While the Tokenizer, Parser and Layout resolver are fixed, the Layout post-processor and Output renderer are chosen by the caller of the processor. The Layout resolver, and some Layout post-processors and Output renderers, support further behavior customization through callback function(s) that enable more complex processing and easier implementation of extensions to the basic text/richtext feature set.

Simplified example usage

#include <stdlib.h>
#include <stdio.h>
#include "bool.h"
#include "processor.h"
#include "string.h"
#include "output/simple_plaintext.h"

string *input = string_from("<bold>This</bold> is a simple demo");
OutputRenderer outputRenderer = simplePlaintextOutputRenderer;
SimplePlaintextOutputRendererConfiguration config;
config.maxLineLength = 80;

ProcessorResult *result =
    process(input, true, true, NULL, NULL, outputRenderer, &config);
string *output = result->result.output;

/* Convert output to a C-style string */
char *output_c = calloc((output->length + 1) * sizeof(char));
memcpy(output_c, output->content, output->length);
print(output_c); /* Prints "This is a simple demo" */

Code portability, compatibility and style

This project aims to maximize portability and compatibility with various compilers.
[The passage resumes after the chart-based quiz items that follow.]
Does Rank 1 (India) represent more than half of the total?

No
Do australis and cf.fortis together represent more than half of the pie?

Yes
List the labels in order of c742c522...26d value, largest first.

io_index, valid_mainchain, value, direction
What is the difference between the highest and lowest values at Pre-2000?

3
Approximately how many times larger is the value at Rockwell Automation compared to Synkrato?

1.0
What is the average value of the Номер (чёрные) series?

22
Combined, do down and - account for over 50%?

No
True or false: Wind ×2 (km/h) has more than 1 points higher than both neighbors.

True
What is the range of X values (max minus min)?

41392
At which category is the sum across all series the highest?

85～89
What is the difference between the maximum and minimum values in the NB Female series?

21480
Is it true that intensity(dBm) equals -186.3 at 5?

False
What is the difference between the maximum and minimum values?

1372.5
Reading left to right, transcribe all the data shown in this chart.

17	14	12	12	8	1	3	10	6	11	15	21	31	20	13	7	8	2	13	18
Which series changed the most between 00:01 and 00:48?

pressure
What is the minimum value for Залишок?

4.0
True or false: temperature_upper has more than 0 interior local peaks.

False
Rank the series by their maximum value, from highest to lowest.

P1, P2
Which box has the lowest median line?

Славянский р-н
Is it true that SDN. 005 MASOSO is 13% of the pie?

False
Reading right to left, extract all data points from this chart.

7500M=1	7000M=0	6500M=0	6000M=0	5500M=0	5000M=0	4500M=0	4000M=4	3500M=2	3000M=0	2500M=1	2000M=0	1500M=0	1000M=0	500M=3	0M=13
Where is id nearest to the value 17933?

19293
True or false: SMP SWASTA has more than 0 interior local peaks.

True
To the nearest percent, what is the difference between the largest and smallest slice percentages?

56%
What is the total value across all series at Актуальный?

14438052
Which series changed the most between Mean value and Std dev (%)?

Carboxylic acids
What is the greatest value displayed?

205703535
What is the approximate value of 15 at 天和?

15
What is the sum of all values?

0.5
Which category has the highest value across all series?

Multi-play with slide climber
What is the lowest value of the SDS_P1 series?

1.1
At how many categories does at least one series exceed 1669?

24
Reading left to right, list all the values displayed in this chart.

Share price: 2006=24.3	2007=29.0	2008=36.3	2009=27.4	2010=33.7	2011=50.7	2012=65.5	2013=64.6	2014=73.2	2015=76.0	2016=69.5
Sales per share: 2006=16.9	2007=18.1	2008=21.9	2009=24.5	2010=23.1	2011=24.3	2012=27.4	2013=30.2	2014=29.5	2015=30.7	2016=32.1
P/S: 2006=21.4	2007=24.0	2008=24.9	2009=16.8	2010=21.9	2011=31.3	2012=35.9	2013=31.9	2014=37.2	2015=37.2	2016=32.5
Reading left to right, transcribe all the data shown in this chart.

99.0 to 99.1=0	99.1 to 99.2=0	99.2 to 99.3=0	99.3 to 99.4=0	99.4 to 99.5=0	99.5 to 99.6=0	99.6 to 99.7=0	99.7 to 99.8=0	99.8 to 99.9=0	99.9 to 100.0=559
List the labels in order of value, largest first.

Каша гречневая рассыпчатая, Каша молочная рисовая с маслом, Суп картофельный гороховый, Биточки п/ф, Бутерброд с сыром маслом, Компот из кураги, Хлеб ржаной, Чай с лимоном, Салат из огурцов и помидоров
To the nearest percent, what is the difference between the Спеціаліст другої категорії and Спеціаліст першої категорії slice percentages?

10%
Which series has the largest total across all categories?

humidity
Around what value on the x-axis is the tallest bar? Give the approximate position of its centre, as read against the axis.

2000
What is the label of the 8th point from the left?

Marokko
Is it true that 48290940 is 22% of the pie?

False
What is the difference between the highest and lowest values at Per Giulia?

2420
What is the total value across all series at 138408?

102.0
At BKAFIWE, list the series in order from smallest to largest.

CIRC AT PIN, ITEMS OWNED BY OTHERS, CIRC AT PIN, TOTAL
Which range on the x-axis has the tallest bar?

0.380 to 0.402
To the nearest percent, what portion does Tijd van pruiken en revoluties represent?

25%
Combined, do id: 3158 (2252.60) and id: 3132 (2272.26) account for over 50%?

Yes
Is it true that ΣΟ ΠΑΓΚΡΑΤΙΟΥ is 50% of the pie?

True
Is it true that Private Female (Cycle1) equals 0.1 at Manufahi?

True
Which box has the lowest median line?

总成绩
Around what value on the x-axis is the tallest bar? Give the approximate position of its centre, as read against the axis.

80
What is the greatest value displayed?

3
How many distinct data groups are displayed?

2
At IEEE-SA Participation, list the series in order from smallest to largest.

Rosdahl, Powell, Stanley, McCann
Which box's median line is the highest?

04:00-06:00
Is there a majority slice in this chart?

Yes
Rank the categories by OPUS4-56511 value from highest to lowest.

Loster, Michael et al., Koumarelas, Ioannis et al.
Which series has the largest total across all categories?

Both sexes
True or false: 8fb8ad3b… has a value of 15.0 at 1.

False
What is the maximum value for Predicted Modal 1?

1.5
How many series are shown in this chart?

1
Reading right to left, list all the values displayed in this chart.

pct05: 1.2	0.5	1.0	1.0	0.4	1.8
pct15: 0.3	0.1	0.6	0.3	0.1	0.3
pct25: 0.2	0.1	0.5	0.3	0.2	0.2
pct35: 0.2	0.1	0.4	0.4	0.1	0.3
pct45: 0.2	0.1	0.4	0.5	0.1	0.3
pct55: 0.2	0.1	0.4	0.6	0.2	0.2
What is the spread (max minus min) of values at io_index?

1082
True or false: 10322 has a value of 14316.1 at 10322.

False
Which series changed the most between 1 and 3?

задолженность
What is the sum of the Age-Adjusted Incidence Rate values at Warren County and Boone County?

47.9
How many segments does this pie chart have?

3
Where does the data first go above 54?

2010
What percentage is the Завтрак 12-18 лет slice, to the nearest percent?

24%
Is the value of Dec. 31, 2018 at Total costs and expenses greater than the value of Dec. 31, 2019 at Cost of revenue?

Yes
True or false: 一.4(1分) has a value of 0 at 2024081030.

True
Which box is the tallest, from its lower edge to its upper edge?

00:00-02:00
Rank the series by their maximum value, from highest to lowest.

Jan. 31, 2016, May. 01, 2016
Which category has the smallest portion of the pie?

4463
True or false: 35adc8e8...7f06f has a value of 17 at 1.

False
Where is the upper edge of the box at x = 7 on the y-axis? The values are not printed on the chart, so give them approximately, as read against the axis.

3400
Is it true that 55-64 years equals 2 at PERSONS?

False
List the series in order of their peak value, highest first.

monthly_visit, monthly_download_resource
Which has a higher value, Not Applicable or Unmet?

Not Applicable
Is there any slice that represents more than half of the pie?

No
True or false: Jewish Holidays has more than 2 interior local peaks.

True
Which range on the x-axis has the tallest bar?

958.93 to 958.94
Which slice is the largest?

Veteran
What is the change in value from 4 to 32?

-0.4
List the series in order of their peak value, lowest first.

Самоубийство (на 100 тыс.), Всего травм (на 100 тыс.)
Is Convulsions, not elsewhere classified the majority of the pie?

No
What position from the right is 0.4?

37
To accomplish this, it is written in ANSI C (C89) with the -Wtraditional gcc flag set. While this does not guarantee compatibility with every C compiler out there (the original K&R C compiler, for example), if you are using an open source, freeware, or free for non-commercial use C compiler that cannot compile this project, please let us know, we might be able to fix this.

The project is verified to be compilable in the following compilers:

  • gcc 9.4 or higher

The code itself uses no dependencies apart from the standard lib C, using only functions from ANSI C era.

The code style is borrowed from Linux kernel and is enforced using indent.

Use of assistive AI technologies in this project

This project has been developed without the use of assistive AI technologies, coding or other. This is primarily due to unresolved (at the time of writing this) legal concerns regarding any content generated by an AI/ML system.

This can and will be reconsidered as the situation further unfolds.